Things were not easy at first. The Peyranos only had a few, basic pieces of machinery to work with: a roaster, a cocoa press, a brieuse (refiner) and a mortar.
It wasn't until a few years later that the Galantini mechanical industry supplied the melangeur (mixer), which Antonio Peyrano had always refused, arguing that he didn’t yet have enough money to pay for it.
Mr Galantini's confidence and respect for Antonio Peyrano stemmed from the fact that during his time at 'Capobianchi', Peyrano chose to give a discount to the company rather than pocket the percentage of the price for a supply of machinery, as was the practice among confectionery technologists in those days.
From a memoir that Giacomo Peyrano wrote in the 1980s:
After the founder's death in 1926, his nephew Giacomo took up the reins with his mother Giovanna and wife Angiola.
In 1950 and 1953, Giacomo, with the help of his son Giuseppe, decided to introduce new varieties with different shapes and flavours to the classic chocolates.

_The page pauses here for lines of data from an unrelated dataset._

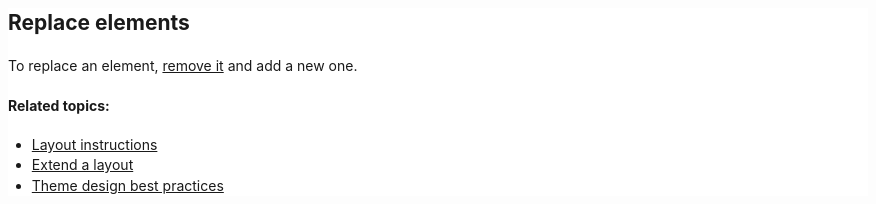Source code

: 
<h2 id="layout_markup_replace_elements">Replace elements</h2>

To replace an element, <a href="{{ site.gdeurl21 }}frontend-dev-guide/layouts/xml-instructions.html#fedg_layout_xml-instruc_ex_rem" target="_blank">remove it</a> and add a new one.


#### Related topics:

*	<a href="{{ site.gdeurl21 }}frontend-dev-guide/layouts/xml-instructions.html" target="_blank">Layout instructions</a>
*	<a href="{{ site.gdeurl21 }}frontend-dev-guide/layouts/layout-extend.html" target="_blank">Extend a layout</a>
*	<a href="{{ site.gdeurl21 }}frontend-dev-guide/responsive-web-design/theme-best-practices.html" target="_blank">Theme design best practices</a>
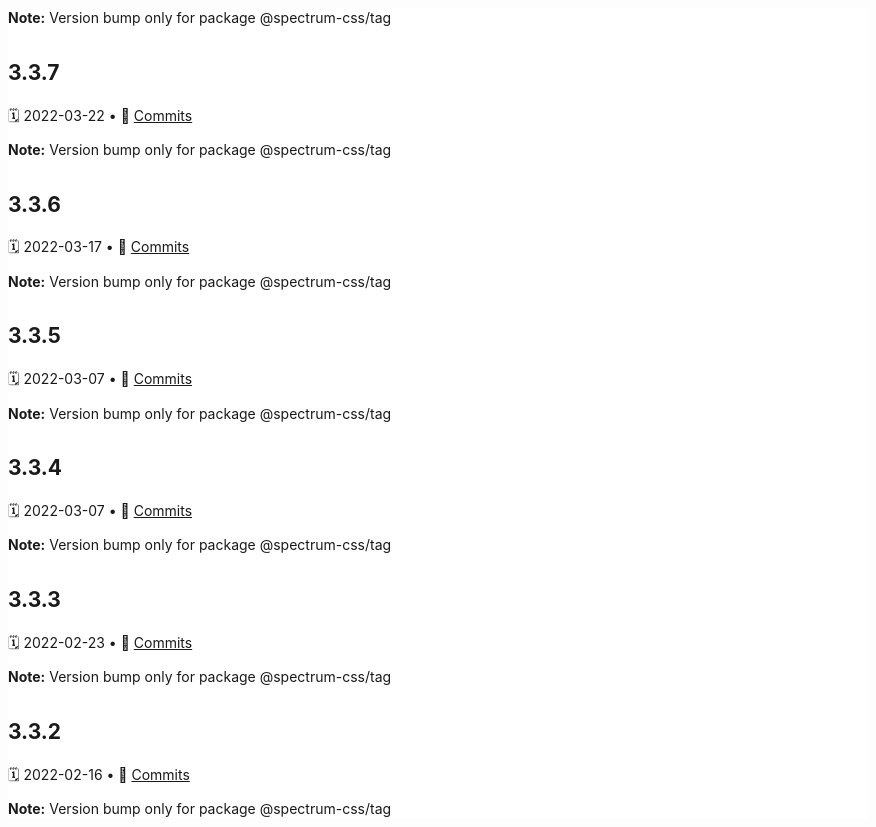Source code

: **Note:** Version bump only for package @spectrum-css/tag

<a name="3.3.7"></a>

## 3.3.7

🗓 2022-03-22 • 📝 [Commits](https://github.com/adobe/spectrum-css/compare/@spectrum-css/tag@3.3.6...@spectrum-css/tag@3.3.7)

**Note:** Version bump only for package @spectrum-css/tag

<a name="3.3.6"></a>

## 3.3.6

🗓 2022-03-17 • 📝 [Commits](https://github.com/adobe/spectrum-css/compare/@spectrum-css/tag@3.3.5...@spectrum-css/tag@3.3.6)

**Note:** Version bump only for package @spectrum-css/tag

<a name="3.3.5"></a>

## 3.3.5

🗓 2022-03-07 • 📝 [Commits](https://github.com/adobe/spectrum-css/compare/@spectrum-css/tag@3.3.4...@spectrum-css/tag@3.3.5)

**Note:** Version bump only for package @spectrum-css/tag

<a name="3.3.4"></a>

## 3.3.4

🗓 2022-03-07 • 📝 [Commits](https://github.com/adobe/spectrum-css/compare/@spectrum-css/tag@3.3.3...@spectrum-css/tag@3.3.4)

**Note:** Version bump only for package @spectrum-css/tag

<a name="3.3.3"></a>

## 3.3.3

🗓 2022-02-23 • 📝 [Commits](https://github.com/adobe/spectrum-css/compare/@spectrum-css/tag@3.3.2...@spectrum-css/tag@3.3.3)

**Note:** Version bump only for package @spectrum-css/tag

<a name="3.3.2"></a>

## 3.3.2

🗓 2022-02-16 • 📝 [Commits](https://github.com/adobe/spectrum-css/compare/@spectrum-css/tag@3.3.1...@spectrum-css/tag@3.3.2)

**Note:** Version bump only for package @spectrum-css/tag
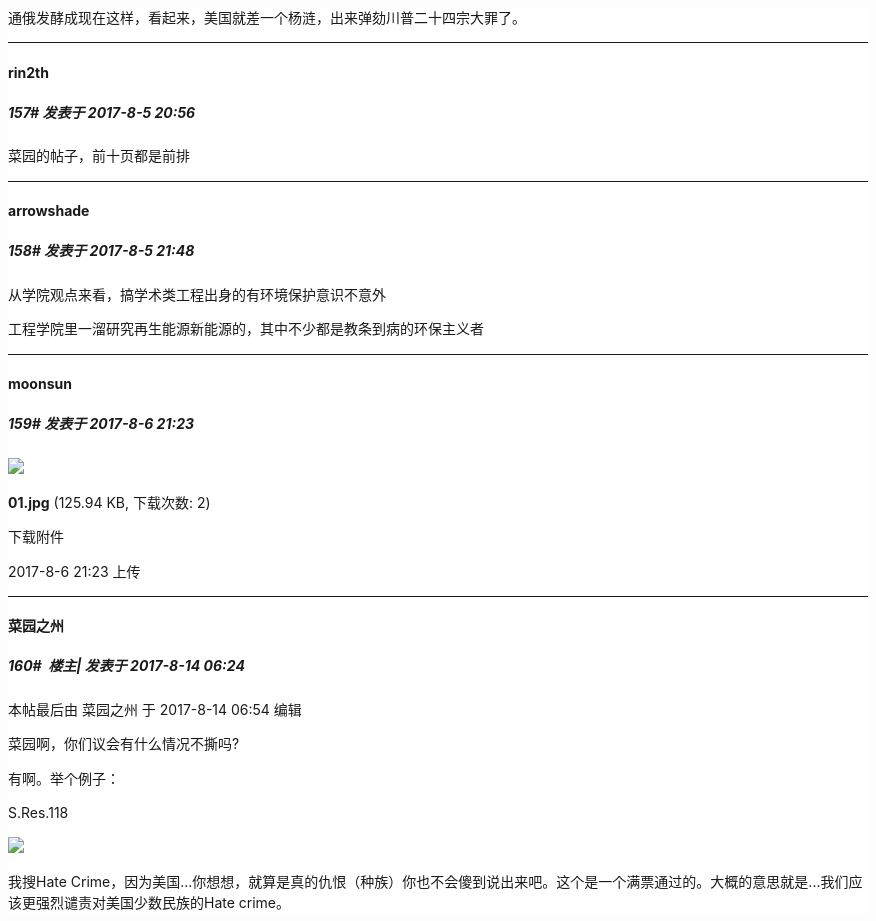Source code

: 
通俄发酵成现在这样，看起来，美国就差一个杨涟，出来弹劾川普二十四宗大罪了。


*****

####  rin2th  
##### 157#       发表于 2017-8-5 20:56


菜园的帖子，前十页都是前排


*****

####  arrowshade  
##### 158#       发表于 2017-8-5 21:48


从学院观点来看，搞学术类工程出身的有环境保护意识不意外

工程学院里一溜研究再生能源新能源的，其中不少都是教条到病的环保主义者


*****

####  moonsun  
##### 159#       发表于 2017-8-6 21:23


<img src="https://img.saraba1st.com/forum/201708/06/212339pkgzzk3kfjflch5z.jpg" referrerpolicy="no-referrer">


<strong>01.jpg</strong> (125.94 KB, 下载次数: 2)

下载附件

2017-8-6 21:23 上传


*****

####  菜园之州  
##### 160#         楼主| 发表于 2017-8-14 06:24


 本帖最后由 菜园之州 于 2017-8-14 06:54 编辑 

菜园啊，你们议会有什么情况不撕吗?


有啊。举个例子：


S.Res.118

<img src="http://i.imgur.com/knDNtF4.png" referrerpolicy="no-referrer">


我搜Hate Crime，因为美国...你想想，就算是真的仇恨（种族）你也不会傻到说出来吧。这个是一个满票通过的。大概的意思就是...我们应该更强烈谴责对美国少数民族的Hate crime。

The result was the creation of "noci" (walnuts), "nocciole" (hazelnuts), "mandorle" (almonds), "conchiglie" (shells), "cuori Romeo e Giulietta" (Romeo and Juliet hearts) and many other chocolates.
In the 1950s post-war period, Italy enjoyed a period of strong economic growth.
Peyrano seized the opportunity to reorganise and boost sales without ever failing to meet the same high-quality standards.
The Cultural Boom of the 1980s and 1990s
During the 1980s, the production facilities were again upgraded and the company focused more on communication.
A close affinity was created between haute couture and Peyrano chocolate: the iconic pralines were always on offer during the fashion shows in the ateliers of the great Italian fashion designers.
Vogue Italia itself regularly used Peyrano products to honour its top clients, just as the most luxurious hotels made it a habit to always leave a Peyrano chocolate on their guests' bedside table.
The chocolate and design combination was consolidated in the 1990s with the design of some special packaging by the creative talents of prominent designers like Ettore Sottsass, Alessandro Mendini, Riccardo Dalisi, David Palterer, Lorenzo Sabbatini and many others.
Since 2019, the business and its traditions have been overseen by Turin-based entrepreneur Alessandro Pradelli.
The philosophy is to act as a "custodian of tradition while introducing innovative elements" with respect for the artisan process.
The laboratory in Corso Moncalieri 47, which occupies an area of about 1800 square metres in the centre of Turin, was radically overhauled in 2021 and remains the company's production centre.
All Peyrano's chocolate processes start with the selection of the cocoa beans, which the Master Chocolatiers work on in the following steps: roasting, grinding and removal of the skin, mixing the different varieties of cocoa with sugar, refining, conching, coating and packaging.
Attention to detail and the artisan nature of the product are two cornerstones of the Peyrano philosophy.
The different types of packaging are prepared and wrapped by hand with meticulous precision and elegance, and at the same time the R&D team continues to study new recipes to add to the ever-present traditional ones.